I put a rebuilt PC back in service before I went on vacation, but came back
to a non booting PC. It makes a thunking/clicking noise when first turned
on and freezes about half way through the boot screen. It makes the normal
single beep when booting. I was considering buying one of those PSU testers,
but since I can get into the BIOS I decided to check out the MB readings.
They are 1.26, 3.26, 4.84 and 11.89. The 5V seems a little low, but I don't
know how accurate these MB readings are and I doubt 3% is enough to matter.

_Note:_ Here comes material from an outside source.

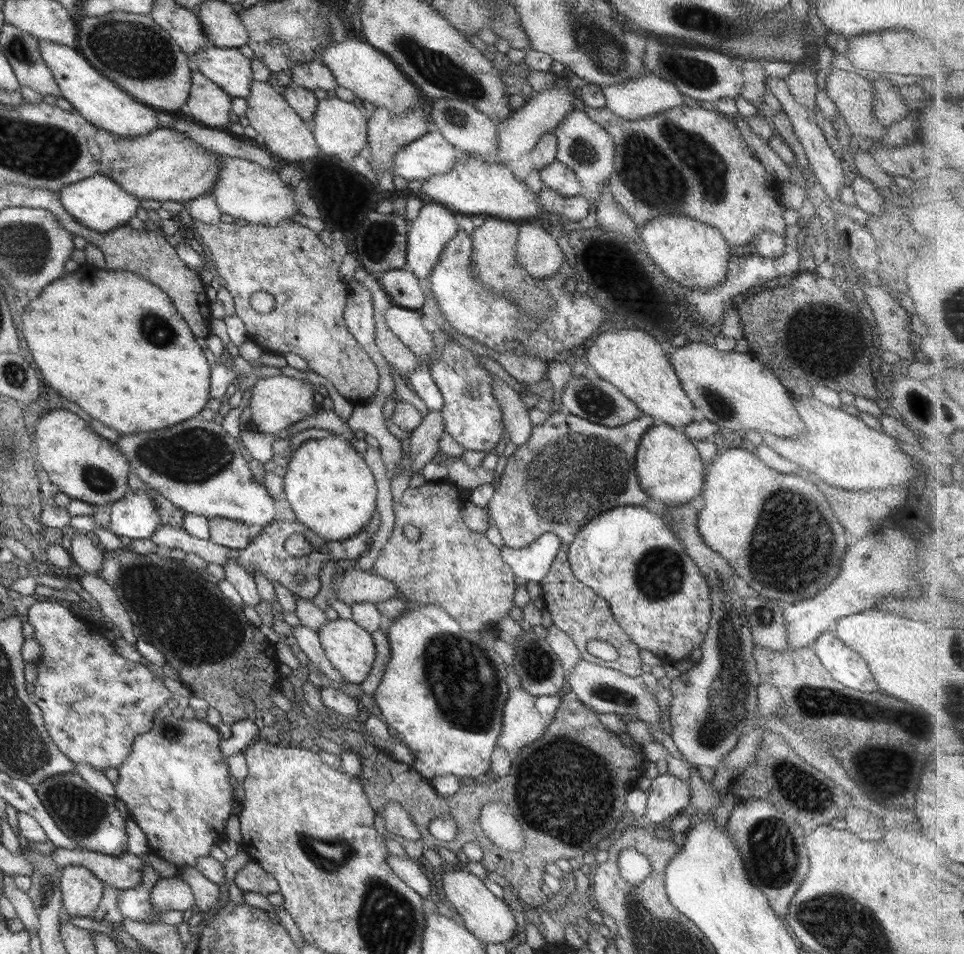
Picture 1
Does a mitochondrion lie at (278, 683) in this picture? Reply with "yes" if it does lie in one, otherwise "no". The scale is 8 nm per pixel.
no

But it's not telling me how many amps are being supplied or how clean the
power is. Everything in the BIOS looks OK (time, date drives, CPU, etc). I
pulled the boot drive and put it in another PC and it checks out OK.
"Ed Light" <nobody@nobody.there> wrote in message
news:IDSTj.31633$KJ1.17480@newsfe19.lga...

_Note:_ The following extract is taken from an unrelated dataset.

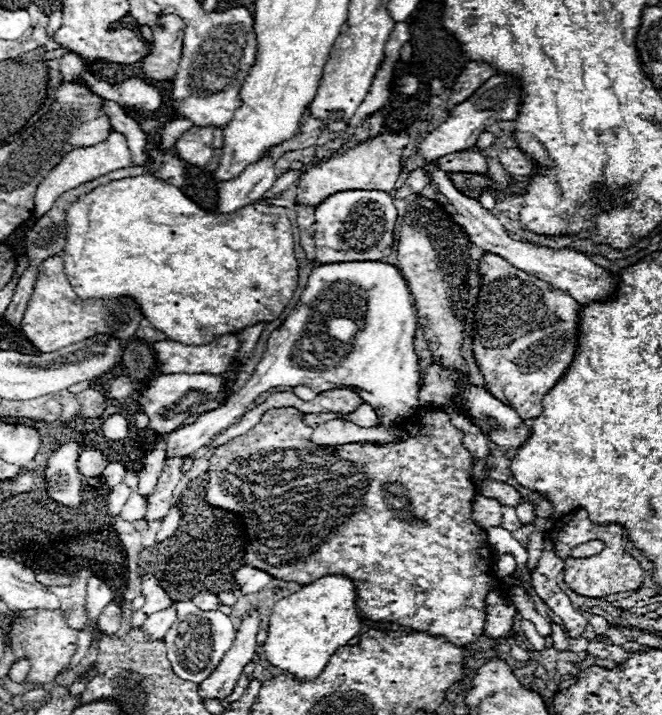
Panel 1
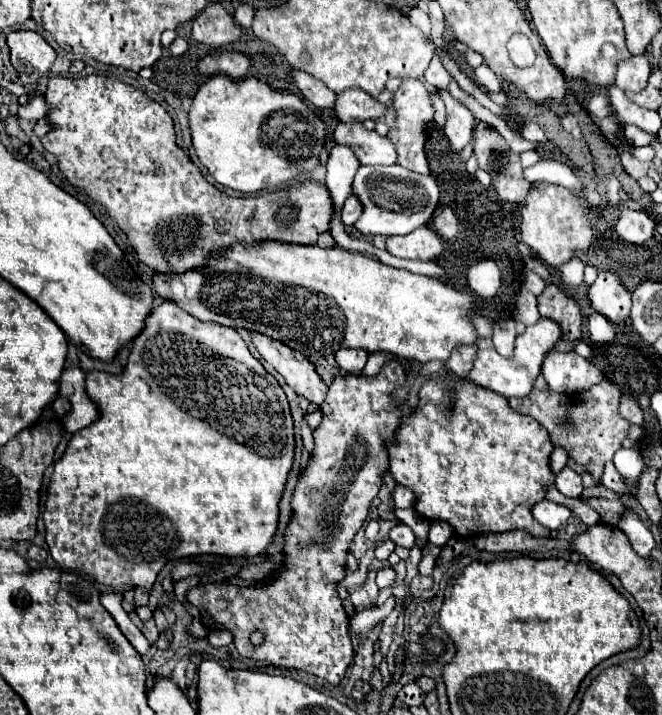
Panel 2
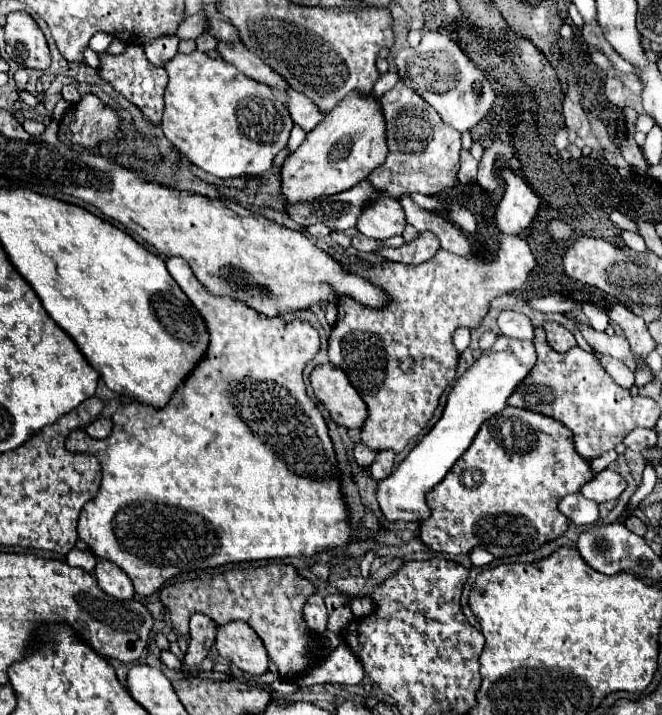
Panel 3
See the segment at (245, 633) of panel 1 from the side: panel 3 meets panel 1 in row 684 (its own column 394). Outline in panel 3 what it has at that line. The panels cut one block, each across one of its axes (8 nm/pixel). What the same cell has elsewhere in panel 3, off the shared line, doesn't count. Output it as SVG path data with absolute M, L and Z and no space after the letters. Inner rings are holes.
M378 196L378 200L370 200L356 222L356 228L374 238L374 240L386 240L396 234L402 234L406 226L404 210L398 200L390 200L386 196Z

> Is the psu fan spinning?
> ---
> Ed Light
Yeah, there's a good breeze coming out of the PSU. It's a Seasonic less than
two years old.
I removed all the cards and disconnected everything except the boot drive,
but it still freezes midway through the boot screen. I guess I'll try
another video card next and try to find some different RAM. I suppose it
could be the BIOS, but I'm not getting checksum errors and I can navigate
all the screens fine. I'll likely pull the board too, in the event it's a
short in the case somewhere.
"Bill Stock" <me7@privacy.net> wrote in message
news:5f901$48210b2a$cef886b1$9691@TEKSAVVY.COM-Free...
>
> "Ed Light" <nobody@nobody.there> wrote in message
> news:IDSTj.31633$KJ1.17480@newsfe19.lga...
>> Is the psu fan spinning?
>> ---
>> Ed Light
>
> Yeah, there's a good breeze coming out of the PSU. It's a Seasonic less
> than two years old.
>
> I removed all the cards and disconnected everything except the boot drive,
> but it still freezes midway through the boot screen. I guess I'll try
> another video card next and try to find some different RAM. I suppose it
> could be the BIOS, but I'm not getting checksum errors and I can navigate
> all the screens fine. I'll likely pull the board too, in the event it's a
> short in the case somewhere.
Turned out to be bad memory. Pulled one stick and the PC boots right up.
Replacing the good stick with the bad stick and windows crashes with
corrupt files. So I'm pretrty sure it's the memory and not the board.